(Entradas tomadas de una colección)
________________
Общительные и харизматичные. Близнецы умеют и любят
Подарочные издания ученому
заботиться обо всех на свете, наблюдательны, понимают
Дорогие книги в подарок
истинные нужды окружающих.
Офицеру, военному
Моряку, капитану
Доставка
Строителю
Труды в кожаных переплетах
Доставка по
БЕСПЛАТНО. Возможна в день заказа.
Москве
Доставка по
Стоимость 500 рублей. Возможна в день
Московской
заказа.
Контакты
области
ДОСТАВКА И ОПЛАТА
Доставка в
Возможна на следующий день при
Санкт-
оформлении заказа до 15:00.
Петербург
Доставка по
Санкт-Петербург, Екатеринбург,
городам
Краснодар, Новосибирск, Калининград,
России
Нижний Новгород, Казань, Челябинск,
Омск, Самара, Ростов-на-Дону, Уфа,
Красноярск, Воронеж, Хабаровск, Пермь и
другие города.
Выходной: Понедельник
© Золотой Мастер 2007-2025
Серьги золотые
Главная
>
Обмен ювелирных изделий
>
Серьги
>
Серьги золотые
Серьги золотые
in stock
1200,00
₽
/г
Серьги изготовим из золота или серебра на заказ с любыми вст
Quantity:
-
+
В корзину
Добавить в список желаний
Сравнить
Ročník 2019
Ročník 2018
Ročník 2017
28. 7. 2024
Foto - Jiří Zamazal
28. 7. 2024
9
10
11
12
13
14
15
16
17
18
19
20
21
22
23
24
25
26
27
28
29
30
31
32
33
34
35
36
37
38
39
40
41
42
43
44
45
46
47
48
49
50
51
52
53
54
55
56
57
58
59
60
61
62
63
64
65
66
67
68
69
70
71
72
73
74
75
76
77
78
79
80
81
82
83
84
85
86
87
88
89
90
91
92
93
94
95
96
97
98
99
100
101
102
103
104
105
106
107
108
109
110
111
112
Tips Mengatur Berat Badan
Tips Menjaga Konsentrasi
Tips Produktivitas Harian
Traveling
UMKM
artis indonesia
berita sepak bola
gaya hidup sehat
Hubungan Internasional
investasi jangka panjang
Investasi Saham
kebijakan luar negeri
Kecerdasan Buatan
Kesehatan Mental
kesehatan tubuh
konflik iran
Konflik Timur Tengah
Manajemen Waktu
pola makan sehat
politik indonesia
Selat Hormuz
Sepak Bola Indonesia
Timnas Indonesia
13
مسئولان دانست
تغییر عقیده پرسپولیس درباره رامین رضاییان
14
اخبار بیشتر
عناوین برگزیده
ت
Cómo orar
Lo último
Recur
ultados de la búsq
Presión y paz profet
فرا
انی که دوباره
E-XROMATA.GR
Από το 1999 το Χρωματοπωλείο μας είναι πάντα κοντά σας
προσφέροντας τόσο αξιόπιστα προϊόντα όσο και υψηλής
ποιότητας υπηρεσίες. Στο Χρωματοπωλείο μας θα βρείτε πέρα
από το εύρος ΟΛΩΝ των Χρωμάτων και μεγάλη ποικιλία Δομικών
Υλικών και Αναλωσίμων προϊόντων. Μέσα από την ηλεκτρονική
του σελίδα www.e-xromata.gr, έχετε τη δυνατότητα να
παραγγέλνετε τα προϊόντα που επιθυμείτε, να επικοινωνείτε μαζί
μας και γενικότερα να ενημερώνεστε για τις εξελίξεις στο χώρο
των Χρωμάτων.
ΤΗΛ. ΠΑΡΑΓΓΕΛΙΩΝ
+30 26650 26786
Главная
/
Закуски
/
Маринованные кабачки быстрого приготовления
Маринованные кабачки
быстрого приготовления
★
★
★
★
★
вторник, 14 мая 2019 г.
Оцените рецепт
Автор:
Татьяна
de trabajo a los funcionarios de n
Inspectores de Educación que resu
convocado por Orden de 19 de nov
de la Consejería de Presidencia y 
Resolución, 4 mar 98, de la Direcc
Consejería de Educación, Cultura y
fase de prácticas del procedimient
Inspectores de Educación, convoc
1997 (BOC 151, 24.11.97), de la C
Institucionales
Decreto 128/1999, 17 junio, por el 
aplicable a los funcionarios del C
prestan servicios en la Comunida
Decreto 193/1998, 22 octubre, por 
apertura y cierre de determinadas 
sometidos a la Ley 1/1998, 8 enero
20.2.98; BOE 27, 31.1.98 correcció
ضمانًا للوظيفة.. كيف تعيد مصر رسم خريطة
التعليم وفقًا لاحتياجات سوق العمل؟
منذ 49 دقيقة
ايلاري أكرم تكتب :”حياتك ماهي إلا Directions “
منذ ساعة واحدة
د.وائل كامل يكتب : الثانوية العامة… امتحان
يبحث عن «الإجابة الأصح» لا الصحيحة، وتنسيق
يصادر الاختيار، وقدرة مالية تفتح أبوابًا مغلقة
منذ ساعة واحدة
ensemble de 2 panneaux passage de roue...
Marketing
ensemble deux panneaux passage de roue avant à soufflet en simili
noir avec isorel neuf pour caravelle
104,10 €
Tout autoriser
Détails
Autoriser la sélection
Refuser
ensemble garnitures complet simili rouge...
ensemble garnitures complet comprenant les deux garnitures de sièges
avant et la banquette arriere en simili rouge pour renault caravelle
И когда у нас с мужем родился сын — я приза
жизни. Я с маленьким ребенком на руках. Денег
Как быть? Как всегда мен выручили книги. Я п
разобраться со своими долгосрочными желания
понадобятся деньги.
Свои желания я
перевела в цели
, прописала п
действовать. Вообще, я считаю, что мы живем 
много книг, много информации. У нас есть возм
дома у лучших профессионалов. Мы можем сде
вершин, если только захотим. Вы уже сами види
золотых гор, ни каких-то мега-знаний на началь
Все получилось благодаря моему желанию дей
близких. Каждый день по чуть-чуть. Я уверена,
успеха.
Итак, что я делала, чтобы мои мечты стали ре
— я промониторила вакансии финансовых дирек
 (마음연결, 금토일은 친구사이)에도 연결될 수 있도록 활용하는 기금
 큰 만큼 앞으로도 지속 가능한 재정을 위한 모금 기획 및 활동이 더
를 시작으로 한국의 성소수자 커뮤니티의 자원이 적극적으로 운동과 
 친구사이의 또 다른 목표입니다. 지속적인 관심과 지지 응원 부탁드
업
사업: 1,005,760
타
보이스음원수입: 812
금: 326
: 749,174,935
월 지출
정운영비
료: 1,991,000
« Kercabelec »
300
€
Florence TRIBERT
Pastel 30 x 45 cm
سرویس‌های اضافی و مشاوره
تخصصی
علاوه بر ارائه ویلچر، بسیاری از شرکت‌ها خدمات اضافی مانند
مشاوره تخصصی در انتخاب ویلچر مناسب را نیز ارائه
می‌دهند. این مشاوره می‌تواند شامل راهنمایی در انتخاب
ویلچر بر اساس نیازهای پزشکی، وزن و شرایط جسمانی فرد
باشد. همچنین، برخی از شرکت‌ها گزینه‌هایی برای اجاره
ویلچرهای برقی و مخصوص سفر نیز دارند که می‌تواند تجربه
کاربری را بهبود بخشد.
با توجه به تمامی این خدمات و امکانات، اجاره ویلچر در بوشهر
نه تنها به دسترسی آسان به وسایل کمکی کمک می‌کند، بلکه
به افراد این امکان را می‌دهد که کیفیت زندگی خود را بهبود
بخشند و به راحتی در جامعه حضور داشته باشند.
________________
Vuelve a escribir el texto de todos los ítems anteriores, línea por línea y sin cambiar nada.

Общительные и харизматичные. Близнецы умеют и любят
Подарочные издания ученому
заботиться обо всех на свете, наблюдательны, понимают
Дорогие книги в подарок
истинные нужды окружающих.
Офицеру, военному
Моряку, капитану
Доставка
Строителю
Труды в кожаных переплетах
Доставка по
БЕСПЛАТНО. Возможна в день заказа.
Москве
Доставка по
Стоимость 500 рублей. Возможна в день
Московской
заказа.
Контакты
области
ДОСТАВКА И ОПЛАТА
Доставка в
Возможна на следующий день при
Санкт-
оформлении заказа до 15:00.
Петербург
Доставка по
Санкт-Петербург, Екатеринбург,
городам
Краснодар, Новосибирск, Калининград,
России
Нижний Новгород, Казань, Челябинск,
Омск, Самара, Ростов-на-Дону, Уфа,
Красноярск, Воронеж, Хабаровск, Пермь и
другие города.
Выходной: Понедельник
© Золотой Мастер 2007-2025
Серьги золотые
Главная
>
Обмен ювелирных изделий
>
Серьги
>
Серьги золотые
Серьги золотые
in stock
1200,00
₽
/г
Серьги изготовим из золота или серебра на заказ с любыми вст
Quantity:
-
+
В корзину
Добавить в список желаний
Сравнить
Ročník 2019
Ročník 2018
Ročník 2017
28. 7. 2024
Foto - Jiří Zamazal
28. 7. 2024
9
10
11
12
13
14
15
16
17
18
19
20
21
22
23
24
25
26
27
28
29
30
31
32
33
34
35
36
37
38
39
40
41
42
43
44
45
46
47
48
49
50
51
52
53
54
55
56
57
58
59
60
61
62
63
64
65
66
67
68
69
70
71
72
73
74
75
76
77
78
79
80
81
82
83
84
85
86
87
88
89
90
91
92
93
94
95
96
97
98
99
100
101
102
103
104
105
106
107
108
109
110
111
112
Tips Mengatur Berat Badan
Tips Menjaga Konsentrasi
Tips Produktivitas Harian
Traveling
UMKM
artis indonesia
berita sepak bola
gaya hidup sehat
Hubungan Internasional
investasi jangka panjang
Investasi Saham
kebijakan luar negeri
Kecerdasan Buatan
Kesehatan Mental
kesehatan tubuh
konflik iran
Konflik Timur Tengah
Manajemen Waktu
pola makan sehat
politik indonesia
Selat Hormuz
Sepak Bola Indonesia
Timnas Indonesia
13
مسئولان دانست
تغییر عقیده پرسپولیس درباره رامین رضاییان
14
اخبار بیشتر
عناوین برگزیده
ت
Cómo orar
Lo último
Recur
ultados de la búsq
Presión y paz profet
فرا
انی که دوباره
E-XROMATA.GR
Από το 1999 το Χρωματοπωλείο μας είναι πάντα κοντά σας
προσφέροντας τόσο αξιόπιστα προϊόντα όσο και υψηλής
ποιότητας υπηρεσίες. Στο Χρωματοπωλείο μας θα βρείτε πέρα
από το εύρος ΟΛΩΝ των Χρωμάτων και μεγάλη ποικιλία Δομικών
Υλικών και Αναλωσίμων προϊόντων. Μέσα από την ηλεκτρονική
του σελίδα www.e-xromata.gr, έχετε τη δυνατότητα να
παραγγέλνετε τα προϊόντα που επιθυμείτε, να επικοινωνείτε μαζί
μας και γενικότερα να ενημερώνεστε για τις εξελίξεις στο χώρο
των Χρωμάτων.
ΤΗΛ. ΠΑΡΑΓΓΕΛΙΩΝ
+30 26650 26786
Главная
/
Закуски
/
Маринованные кабачки быстрого приготовления
Маринованные кабачки
быстрого приготовления
★
★
★
★
★
вторник, 14 мая 2019 г.
Оцените рецепт
Автор:
Татьяна
de trabajo a los funcionarios de n
Inspectores de Educación que resu
convocado por Orden de 19 de nov
de la Consejería de Presidencia y 
Resolución, 4 mar 98, de la Direcc
Consejería de Educación, Cultura y
fase de prácticas del procedimient
Inspectores de Educación, convoc
1997 (BOC 151, 24.11.97), de la C
Institucionales
Decreto 128/1999, 17 junio, por el 
aplicable a los funcionarios del C
prestan servicios en la Comunida
Decreto 193/1998, 22 octubre, por 
apertura y cierre de determinadas 
sometidos a la Ley 1/1998, 8 enero
20.2.98; BOE 27, 31.1.98 correcció
ضمانًا للوظيفة.. كيف تعيد مصر رسم خريطة
التعليم وفقًا لاحتياجات سوق العمل؟
منذ 49 دقيقة
ايلاري أكرم تكتب :”حياتك ماهي إلا Directions “
منذ ساعة واحدة
د.وائل كامل يكتب : الثانوية العامة… امتحان
يبحث عن «الإجابة الأصح» لا الصحيحة، وتنسيق
يصادر الاختيار، وقدرة مالية تفتح أبوابًا مغلقة
منذ ساعة واحدة
ensemble de 2 panneaux passage de roue...
Marketing
ensemble deux panneaux passage de roue avant à soufflet en simili
noir avec isorel neuf pour caravelle
104,10 €
Tout autoriser
Détails
Autoriser la sélection
Refuser
ensemble garnitures complet simili rouge...
ensemble garnitures complet comprenant les deux garnitures de sièges
avant et la banquette arriere en simili rouge pour renault caravelle
И когда у нас с мужем родился сын — я приза
жизни. Я с маленьким ребенком на руках. Денег
Как быть? Как всегда мен выручили книги. Я п
разобраться со своими долгосрочными желания
понадобятся деньги.
Свои желания я
перевела в цели
, прописала п
действовать. Вообще, я считаю, что мы живем 
много книг, много информации. У нас есть возм
дома у лучших профессионалов. Мы можем сде
вершин, если только захотим. Вы уже сами види
золотых гор, ни каких-то мега-знаний на началь
Все получилось благодаря моему желанию дей
близких. Каждый день по чуть-чуть. Я уверена,
успеха.
Итак, что я делала, чтобы мои мечты стали ре
— я промониторила вакансии финансовых дирек
 (마음연결, 금토일은 친구사이)에도 연결될 수 있도록 활용하는 기금
 큰 만큼 앞으로도 지속 가능한 재정을 위한 모금 기획 및 활동이 더
를 시작으로 한국의 성소수자 커뮤니티의 자원이 적극적으로 운동과 
 친구사이의 또 다른 목표입니다. 지속적인 관심과 지지 응원 부탁드
업
사업: 1,005,760
타
보이스음원수입: 812
금: 326
: 749,174,935
월 지출
정운영비
료: 1,991,000
« Kercabelec »
300
€
Florence TRIBERT
Pastel 30 x 45 cm
سرویس‌های اضافی و مشاوره
تخصصی
علاوه بر ارائه ویلچر، بسیاری از شرکت‌ها خدمات اضافی مانند
مشاوره تخصصی در انتخاب ویلچر مناسب را نیز ارائه
می‌دهند. این مشاوره می‌تواند شامل راهنمایی در انتخاب
ویلچر بر اساس نیازهای پزشکی، وزن و شرایط جسمانی فرد
باشد. همچنین، برخی از شرکت‌ها گزینه‌هایی برای اجاره
ویلچرهای برقی و مخصوص سفر نیز دارند که می‌تواند تجربه
کاربری را بهبود بخشد.
با توجه به تمامی این خدمات و امکانات، اجاره ویلچر در بوشهر
نه تنها به دسترسی آسان به وسایل کمکی کمک می‌کند، بلکه
به افراد این امکان را می‌دهد که کیفیت زندگی خود را بهبود
بخشند و به راحتی در جامعه حضور داشته باشند.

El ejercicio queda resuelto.